Wherever "bold" appears in a line of the listing, report that line.

---

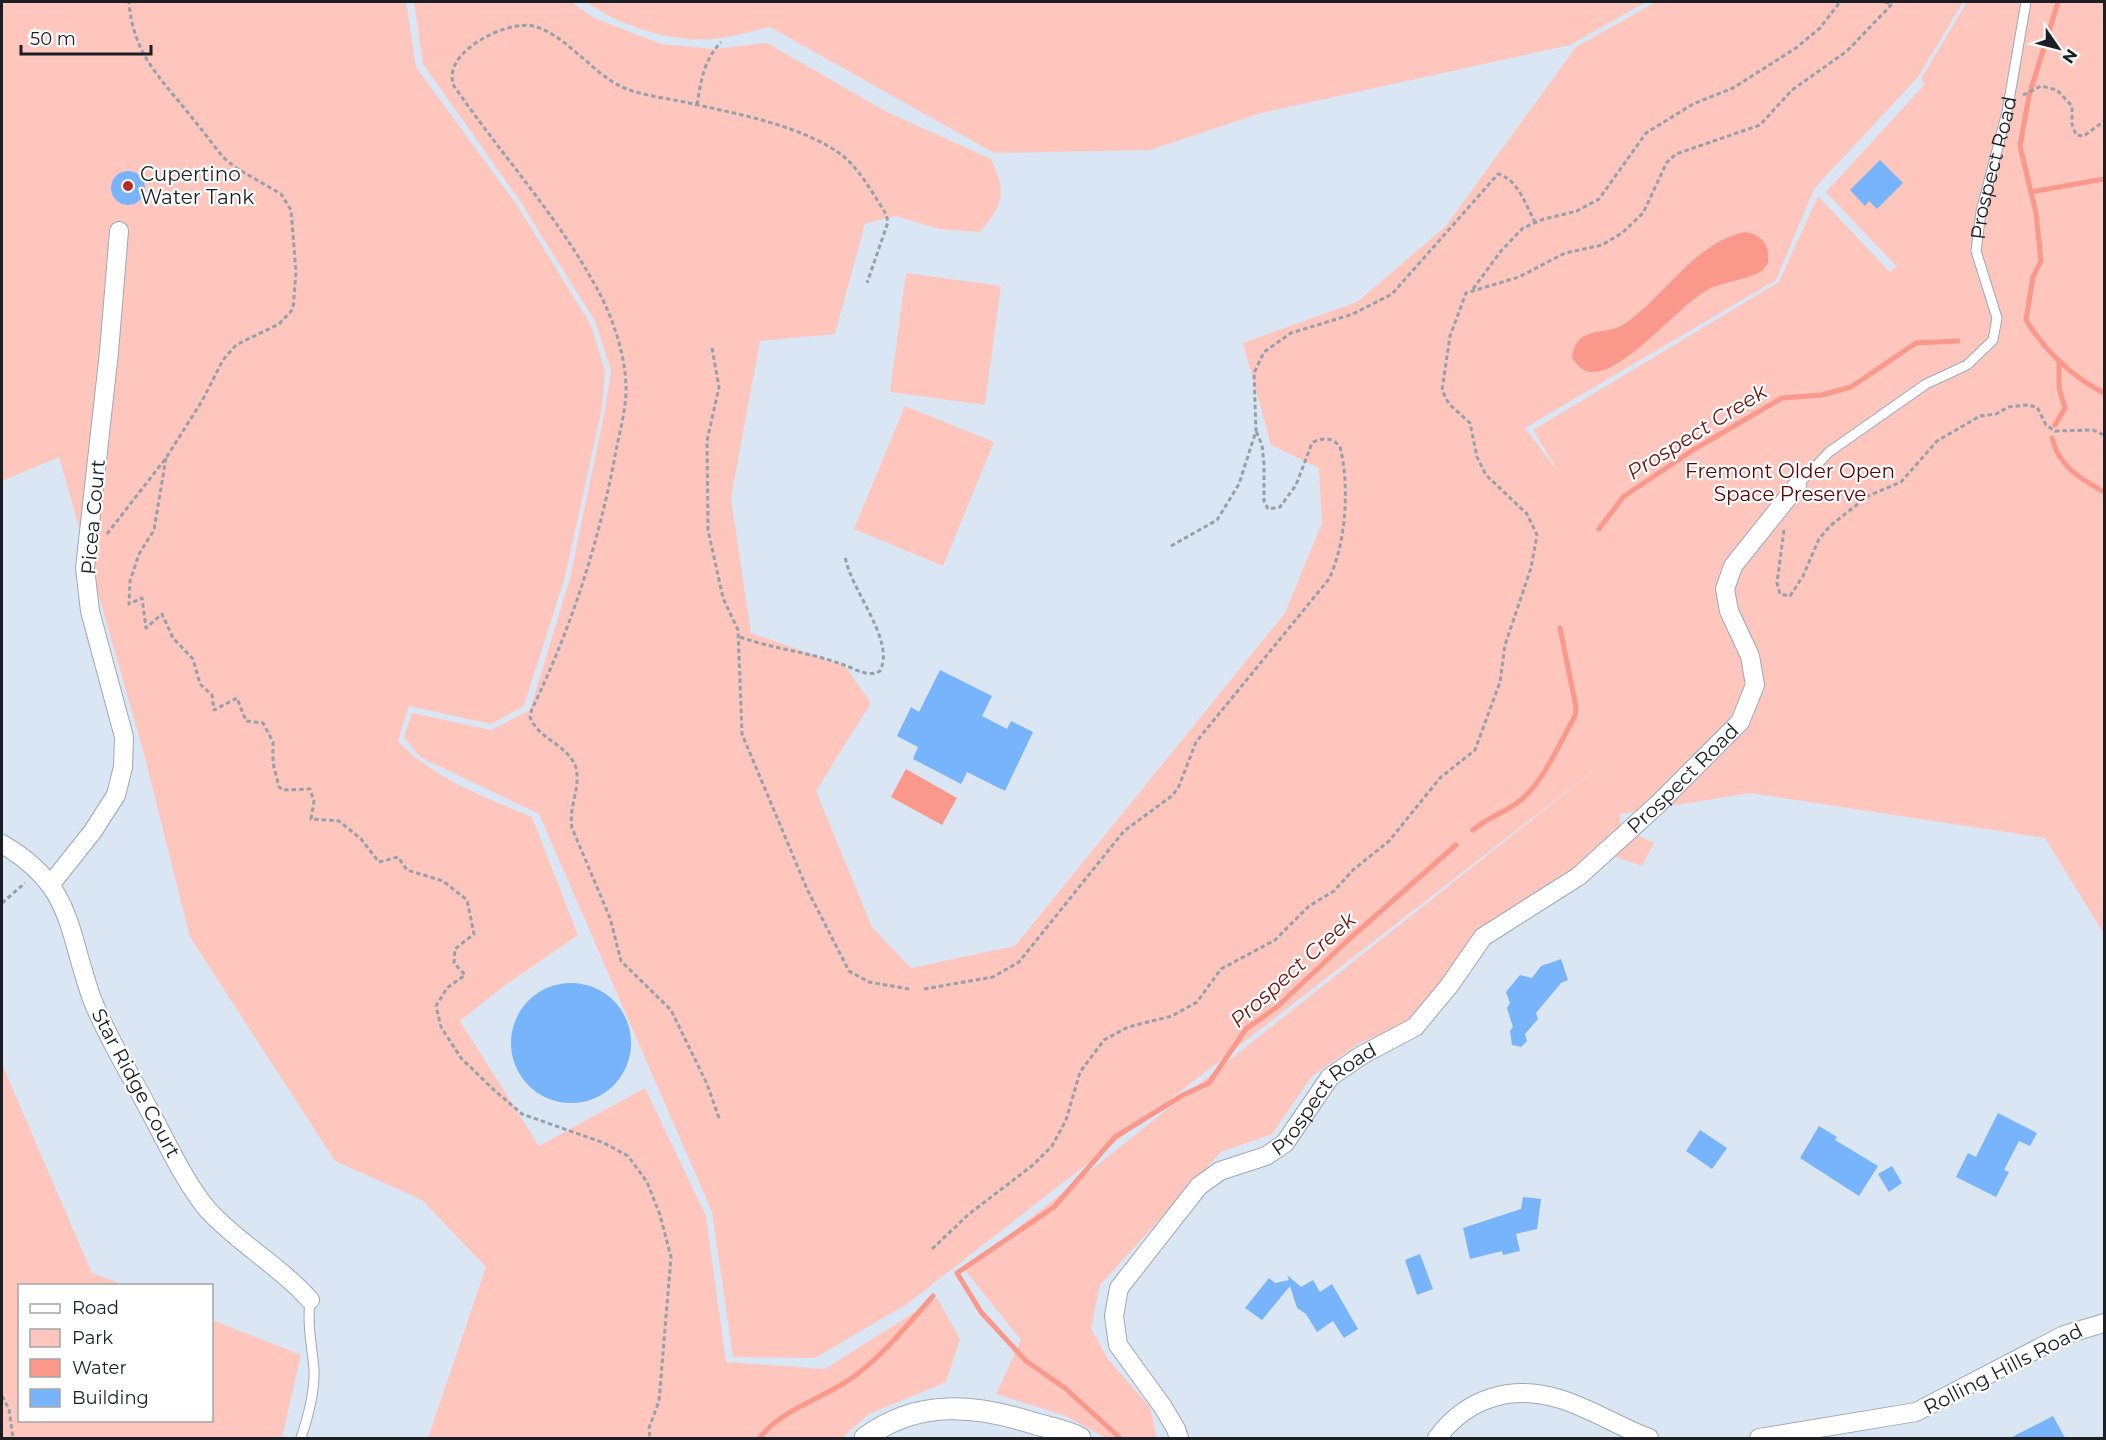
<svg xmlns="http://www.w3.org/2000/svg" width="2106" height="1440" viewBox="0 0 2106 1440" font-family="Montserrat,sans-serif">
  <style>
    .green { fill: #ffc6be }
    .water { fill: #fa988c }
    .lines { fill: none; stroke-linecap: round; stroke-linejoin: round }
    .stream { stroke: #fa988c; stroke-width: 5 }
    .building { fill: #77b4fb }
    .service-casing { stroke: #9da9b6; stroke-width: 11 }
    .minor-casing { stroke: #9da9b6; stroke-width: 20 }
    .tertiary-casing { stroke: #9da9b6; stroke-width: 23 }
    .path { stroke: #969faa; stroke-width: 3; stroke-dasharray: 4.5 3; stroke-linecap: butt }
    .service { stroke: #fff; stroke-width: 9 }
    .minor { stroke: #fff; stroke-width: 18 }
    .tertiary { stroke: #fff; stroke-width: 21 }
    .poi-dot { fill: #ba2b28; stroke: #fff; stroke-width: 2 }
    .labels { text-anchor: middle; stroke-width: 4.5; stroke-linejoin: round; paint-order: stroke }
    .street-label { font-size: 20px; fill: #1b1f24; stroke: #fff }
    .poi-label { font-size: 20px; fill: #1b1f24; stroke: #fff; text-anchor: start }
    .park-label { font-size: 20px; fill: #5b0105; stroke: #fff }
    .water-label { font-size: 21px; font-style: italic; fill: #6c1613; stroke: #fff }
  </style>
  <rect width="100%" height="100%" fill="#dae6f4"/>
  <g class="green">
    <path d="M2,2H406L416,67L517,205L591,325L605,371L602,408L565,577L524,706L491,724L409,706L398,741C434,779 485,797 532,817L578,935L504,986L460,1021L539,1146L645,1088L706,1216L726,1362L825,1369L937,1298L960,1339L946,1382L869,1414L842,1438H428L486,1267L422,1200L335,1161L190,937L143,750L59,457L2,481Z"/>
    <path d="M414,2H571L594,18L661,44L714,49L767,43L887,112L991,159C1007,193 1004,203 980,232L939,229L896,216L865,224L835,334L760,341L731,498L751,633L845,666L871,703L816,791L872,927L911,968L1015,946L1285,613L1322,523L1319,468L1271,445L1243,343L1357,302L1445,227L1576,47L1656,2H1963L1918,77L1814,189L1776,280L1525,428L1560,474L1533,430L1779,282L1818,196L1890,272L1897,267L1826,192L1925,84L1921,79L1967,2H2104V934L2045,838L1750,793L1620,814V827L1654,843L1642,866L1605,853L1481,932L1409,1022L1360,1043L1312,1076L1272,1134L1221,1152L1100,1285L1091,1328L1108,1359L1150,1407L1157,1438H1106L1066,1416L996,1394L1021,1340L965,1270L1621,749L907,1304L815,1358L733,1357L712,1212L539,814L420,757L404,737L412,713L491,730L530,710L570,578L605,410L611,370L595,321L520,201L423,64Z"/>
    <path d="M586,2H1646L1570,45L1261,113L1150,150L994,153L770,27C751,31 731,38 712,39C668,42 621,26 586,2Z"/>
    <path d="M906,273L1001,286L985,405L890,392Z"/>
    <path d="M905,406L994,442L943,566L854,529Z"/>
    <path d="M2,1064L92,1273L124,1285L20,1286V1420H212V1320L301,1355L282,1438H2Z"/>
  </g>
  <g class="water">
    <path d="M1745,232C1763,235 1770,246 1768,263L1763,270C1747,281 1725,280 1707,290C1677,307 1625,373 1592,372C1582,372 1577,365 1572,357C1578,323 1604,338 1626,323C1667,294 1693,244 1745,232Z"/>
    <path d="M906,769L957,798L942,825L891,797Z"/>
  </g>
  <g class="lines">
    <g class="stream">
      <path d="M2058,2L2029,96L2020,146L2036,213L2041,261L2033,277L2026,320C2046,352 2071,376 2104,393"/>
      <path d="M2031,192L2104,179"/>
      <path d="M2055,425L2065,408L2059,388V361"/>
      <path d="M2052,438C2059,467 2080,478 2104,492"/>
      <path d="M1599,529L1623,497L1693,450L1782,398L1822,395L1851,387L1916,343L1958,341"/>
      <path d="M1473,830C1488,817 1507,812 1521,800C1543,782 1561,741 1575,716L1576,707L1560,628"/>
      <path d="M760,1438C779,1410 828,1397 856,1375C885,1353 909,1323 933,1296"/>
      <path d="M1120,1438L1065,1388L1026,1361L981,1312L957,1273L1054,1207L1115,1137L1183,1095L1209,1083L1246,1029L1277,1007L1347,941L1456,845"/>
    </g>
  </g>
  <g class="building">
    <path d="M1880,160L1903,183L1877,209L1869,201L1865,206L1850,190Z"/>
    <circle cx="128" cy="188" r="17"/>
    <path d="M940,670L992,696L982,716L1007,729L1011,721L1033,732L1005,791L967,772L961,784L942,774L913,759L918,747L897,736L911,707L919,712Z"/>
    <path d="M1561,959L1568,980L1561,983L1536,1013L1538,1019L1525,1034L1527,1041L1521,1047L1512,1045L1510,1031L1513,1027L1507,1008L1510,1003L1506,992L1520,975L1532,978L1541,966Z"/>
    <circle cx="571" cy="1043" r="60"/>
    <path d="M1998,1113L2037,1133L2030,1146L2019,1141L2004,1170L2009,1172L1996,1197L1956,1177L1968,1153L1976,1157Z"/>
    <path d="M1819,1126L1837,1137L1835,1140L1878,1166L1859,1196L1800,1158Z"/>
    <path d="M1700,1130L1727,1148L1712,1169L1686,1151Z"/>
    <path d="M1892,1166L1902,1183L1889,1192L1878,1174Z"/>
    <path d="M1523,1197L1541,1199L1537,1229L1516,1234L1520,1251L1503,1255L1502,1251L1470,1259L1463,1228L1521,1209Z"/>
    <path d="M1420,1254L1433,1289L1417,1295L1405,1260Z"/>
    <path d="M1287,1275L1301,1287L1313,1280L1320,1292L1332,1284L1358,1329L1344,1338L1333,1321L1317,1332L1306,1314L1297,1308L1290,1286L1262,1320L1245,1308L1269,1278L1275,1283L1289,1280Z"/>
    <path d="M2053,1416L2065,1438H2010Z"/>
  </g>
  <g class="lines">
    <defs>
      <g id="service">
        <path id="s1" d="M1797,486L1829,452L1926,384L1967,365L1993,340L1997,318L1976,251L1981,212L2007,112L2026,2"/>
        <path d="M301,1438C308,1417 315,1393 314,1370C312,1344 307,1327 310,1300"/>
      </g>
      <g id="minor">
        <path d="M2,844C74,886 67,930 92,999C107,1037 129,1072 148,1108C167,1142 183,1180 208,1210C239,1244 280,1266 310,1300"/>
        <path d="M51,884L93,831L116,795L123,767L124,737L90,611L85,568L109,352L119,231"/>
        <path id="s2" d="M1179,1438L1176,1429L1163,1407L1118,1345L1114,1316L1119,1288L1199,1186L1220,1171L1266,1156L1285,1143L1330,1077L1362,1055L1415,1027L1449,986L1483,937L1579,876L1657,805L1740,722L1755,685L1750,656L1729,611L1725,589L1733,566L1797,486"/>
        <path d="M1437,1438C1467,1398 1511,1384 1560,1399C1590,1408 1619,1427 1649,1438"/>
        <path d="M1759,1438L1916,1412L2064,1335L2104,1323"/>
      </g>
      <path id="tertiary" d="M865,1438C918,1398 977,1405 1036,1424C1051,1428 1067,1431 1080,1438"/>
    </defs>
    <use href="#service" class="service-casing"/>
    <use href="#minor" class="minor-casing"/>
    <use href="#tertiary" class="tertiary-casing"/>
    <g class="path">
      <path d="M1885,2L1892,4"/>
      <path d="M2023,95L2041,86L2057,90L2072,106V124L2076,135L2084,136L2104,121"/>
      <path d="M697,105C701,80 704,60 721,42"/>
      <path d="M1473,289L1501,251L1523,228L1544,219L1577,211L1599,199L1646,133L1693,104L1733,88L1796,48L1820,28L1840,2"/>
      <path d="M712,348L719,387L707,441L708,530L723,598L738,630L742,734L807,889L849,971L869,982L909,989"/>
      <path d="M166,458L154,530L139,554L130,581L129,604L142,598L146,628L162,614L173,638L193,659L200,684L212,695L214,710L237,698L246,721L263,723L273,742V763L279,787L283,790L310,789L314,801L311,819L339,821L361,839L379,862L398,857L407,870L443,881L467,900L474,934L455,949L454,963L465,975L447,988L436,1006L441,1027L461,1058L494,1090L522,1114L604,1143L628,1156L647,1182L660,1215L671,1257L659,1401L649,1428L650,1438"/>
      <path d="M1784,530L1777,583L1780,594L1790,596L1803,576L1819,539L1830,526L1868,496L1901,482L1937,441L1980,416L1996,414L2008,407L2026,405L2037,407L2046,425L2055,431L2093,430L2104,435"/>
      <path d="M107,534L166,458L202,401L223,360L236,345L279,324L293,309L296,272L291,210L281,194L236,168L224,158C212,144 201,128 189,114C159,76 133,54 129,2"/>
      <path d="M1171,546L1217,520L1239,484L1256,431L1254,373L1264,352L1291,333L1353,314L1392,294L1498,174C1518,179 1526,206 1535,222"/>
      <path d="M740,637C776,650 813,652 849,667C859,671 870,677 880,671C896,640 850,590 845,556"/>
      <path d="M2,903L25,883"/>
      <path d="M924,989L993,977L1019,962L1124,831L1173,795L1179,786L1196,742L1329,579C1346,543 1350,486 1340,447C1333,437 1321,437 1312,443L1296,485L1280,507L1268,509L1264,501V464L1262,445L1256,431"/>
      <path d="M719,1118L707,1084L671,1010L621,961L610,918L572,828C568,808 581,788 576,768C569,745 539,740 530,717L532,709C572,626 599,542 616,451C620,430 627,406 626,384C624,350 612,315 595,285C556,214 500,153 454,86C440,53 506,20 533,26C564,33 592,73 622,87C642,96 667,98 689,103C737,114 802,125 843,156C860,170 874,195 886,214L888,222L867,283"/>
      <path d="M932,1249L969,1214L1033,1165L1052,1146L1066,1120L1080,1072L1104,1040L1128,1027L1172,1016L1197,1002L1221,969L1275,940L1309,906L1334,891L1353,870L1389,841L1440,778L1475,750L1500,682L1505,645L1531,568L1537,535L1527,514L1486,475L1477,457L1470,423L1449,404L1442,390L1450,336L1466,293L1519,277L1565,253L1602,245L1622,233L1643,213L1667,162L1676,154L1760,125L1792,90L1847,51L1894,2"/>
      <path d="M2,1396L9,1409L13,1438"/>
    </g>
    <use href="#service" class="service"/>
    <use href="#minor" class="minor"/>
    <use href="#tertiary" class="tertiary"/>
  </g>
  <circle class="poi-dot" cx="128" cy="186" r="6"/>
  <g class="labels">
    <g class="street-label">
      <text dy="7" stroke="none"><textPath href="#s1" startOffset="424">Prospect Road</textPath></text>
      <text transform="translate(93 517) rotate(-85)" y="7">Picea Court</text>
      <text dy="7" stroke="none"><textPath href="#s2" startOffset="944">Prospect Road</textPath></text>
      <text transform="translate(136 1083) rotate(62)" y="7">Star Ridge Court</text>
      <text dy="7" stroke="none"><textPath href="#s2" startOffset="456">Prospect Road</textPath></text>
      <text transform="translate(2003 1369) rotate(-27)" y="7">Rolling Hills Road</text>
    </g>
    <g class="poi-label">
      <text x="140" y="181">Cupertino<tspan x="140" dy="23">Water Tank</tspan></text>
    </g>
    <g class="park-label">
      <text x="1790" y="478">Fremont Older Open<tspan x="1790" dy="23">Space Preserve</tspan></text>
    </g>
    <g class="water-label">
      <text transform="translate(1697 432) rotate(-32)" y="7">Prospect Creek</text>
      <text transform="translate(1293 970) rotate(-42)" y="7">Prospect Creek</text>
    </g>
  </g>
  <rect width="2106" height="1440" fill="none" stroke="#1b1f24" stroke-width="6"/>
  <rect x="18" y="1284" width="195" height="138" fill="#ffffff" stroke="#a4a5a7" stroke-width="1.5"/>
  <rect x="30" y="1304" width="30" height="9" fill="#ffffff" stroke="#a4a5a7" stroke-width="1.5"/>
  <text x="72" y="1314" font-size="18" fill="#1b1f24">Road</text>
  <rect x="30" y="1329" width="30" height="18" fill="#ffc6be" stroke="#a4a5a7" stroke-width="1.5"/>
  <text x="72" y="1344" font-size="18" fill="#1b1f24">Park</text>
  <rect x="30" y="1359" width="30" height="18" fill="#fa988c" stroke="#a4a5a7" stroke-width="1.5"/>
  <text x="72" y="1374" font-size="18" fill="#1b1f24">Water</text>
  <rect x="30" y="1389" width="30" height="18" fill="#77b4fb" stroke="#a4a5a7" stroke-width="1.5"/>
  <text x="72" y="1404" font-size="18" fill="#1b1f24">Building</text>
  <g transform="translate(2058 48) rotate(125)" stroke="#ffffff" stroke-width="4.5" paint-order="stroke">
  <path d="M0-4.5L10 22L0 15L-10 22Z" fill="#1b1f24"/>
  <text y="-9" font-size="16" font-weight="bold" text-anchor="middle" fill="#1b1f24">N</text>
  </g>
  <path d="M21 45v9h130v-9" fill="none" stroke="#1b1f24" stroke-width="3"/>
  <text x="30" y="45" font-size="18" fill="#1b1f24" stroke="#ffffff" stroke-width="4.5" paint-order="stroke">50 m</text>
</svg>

---

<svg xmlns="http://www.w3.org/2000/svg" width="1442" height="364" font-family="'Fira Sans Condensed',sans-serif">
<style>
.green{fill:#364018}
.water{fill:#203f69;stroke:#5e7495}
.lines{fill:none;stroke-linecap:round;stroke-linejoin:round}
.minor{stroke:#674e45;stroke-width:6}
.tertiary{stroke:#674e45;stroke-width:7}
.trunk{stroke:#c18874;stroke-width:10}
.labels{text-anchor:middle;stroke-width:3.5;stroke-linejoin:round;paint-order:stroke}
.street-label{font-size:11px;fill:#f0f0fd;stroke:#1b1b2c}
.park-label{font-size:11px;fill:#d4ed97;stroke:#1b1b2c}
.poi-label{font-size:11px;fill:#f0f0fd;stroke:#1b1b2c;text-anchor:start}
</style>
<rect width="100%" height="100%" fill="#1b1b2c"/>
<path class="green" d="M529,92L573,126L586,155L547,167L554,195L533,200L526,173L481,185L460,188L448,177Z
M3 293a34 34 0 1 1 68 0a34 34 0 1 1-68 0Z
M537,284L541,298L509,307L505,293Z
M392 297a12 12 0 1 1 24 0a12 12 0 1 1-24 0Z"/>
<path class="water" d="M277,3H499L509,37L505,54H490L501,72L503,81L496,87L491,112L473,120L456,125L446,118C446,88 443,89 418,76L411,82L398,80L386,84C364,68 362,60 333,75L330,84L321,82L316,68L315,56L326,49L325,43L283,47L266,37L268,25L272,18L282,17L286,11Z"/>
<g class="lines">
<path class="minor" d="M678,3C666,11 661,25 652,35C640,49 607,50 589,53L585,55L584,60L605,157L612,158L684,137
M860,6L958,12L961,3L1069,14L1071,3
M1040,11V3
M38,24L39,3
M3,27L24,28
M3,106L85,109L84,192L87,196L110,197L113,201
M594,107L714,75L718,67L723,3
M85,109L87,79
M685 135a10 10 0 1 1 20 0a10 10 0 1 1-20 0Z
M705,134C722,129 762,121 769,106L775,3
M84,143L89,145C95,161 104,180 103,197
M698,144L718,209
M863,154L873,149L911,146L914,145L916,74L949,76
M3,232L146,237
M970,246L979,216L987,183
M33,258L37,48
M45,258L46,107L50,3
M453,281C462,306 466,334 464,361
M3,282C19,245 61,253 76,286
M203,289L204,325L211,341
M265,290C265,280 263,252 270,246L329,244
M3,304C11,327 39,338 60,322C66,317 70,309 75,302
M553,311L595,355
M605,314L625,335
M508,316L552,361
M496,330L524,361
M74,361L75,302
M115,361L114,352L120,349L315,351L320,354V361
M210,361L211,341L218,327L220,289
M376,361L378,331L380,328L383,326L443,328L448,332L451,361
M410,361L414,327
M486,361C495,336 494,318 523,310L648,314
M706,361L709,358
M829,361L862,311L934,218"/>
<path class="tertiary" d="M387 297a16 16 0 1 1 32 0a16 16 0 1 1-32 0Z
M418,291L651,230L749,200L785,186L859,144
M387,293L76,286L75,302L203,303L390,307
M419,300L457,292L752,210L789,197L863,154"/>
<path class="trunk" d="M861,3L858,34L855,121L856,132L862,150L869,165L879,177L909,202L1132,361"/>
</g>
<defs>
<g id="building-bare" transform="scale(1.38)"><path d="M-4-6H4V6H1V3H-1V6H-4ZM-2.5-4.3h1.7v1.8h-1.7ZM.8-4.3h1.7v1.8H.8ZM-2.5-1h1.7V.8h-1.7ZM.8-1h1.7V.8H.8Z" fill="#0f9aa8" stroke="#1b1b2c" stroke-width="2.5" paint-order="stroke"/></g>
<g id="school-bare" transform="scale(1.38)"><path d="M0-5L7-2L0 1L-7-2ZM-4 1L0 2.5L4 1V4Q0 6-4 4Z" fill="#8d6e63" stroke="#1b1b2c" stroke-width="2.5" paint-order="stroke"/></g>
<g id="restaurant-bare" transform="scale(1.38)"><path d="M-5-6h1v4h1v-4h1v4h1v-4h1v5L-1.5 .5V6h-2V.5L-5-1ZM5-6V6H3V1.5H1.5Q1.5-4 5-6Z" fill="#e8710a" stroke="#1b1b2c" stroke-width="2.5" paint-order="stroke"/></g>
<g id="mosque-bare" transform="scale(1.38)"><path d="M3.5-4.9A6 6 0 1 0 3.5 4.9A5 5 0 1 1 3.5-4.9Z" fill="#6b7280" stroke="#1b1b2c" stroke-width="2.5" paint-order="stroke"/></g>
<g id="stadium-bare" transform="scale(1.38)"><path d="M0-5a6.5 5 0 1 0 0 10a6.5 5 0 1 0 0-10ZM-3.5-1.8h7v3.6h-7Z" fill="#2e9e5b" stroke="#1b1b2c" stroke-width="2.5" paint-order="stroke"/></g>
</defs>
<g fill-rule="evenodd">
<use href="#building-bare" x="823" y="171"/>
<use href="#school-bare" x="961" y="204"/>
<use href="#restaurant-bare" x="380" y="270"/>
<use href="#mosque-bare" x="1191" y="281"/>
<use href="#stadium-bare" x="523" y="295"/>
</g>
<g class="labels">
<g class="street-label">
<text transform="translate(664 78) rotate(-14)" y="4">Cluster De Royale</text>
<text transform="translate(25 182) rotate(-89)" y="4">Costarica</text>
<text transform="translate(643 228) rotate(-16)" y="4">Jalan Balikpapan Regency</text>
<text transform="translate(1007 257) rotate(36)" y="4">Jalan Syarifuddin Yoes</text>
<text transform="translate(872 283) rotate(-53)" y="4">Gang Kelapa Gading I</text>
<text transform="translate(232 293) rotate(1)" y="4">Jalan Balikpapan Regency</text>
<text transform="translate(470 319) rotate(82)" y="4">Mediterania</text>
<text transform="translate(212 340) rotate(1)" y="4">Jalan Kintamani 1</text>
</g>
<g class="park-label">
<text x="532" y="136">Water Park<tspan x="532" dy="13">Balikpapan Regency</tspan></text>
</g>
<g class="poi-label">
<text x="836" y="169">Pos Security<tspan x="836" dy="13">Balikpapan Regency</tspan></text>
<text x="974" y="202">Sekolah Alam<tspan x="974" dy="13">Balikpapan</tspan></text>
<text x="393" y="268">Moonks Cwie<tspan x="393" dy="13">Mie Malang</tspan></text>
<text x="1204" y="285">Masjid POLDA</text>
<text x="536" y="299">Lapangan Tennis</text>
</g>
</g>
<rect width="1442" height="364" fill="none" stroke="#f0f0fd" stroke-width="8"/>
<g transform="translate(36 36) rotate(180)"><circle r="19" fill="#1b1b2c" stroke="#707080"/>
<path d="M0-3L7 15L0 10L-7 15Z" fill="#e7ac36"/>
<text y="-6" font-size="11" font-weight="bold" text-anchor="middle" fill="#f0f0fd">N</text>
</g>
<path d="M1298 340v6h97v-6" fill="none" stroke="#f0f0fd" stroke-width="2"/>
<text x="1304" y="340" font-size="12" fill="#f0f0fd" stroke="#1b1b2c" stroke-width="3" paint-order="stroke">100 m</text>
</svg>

---

## Solution
  <text y="-9" font-size="16" font-weight="bold" text-anchor="middle" fill="#1b1f24">N</text>
<text y="-6" font-size="11" font-weight="bold" text-anchor="middle" fill="#f0f0fd">N</text>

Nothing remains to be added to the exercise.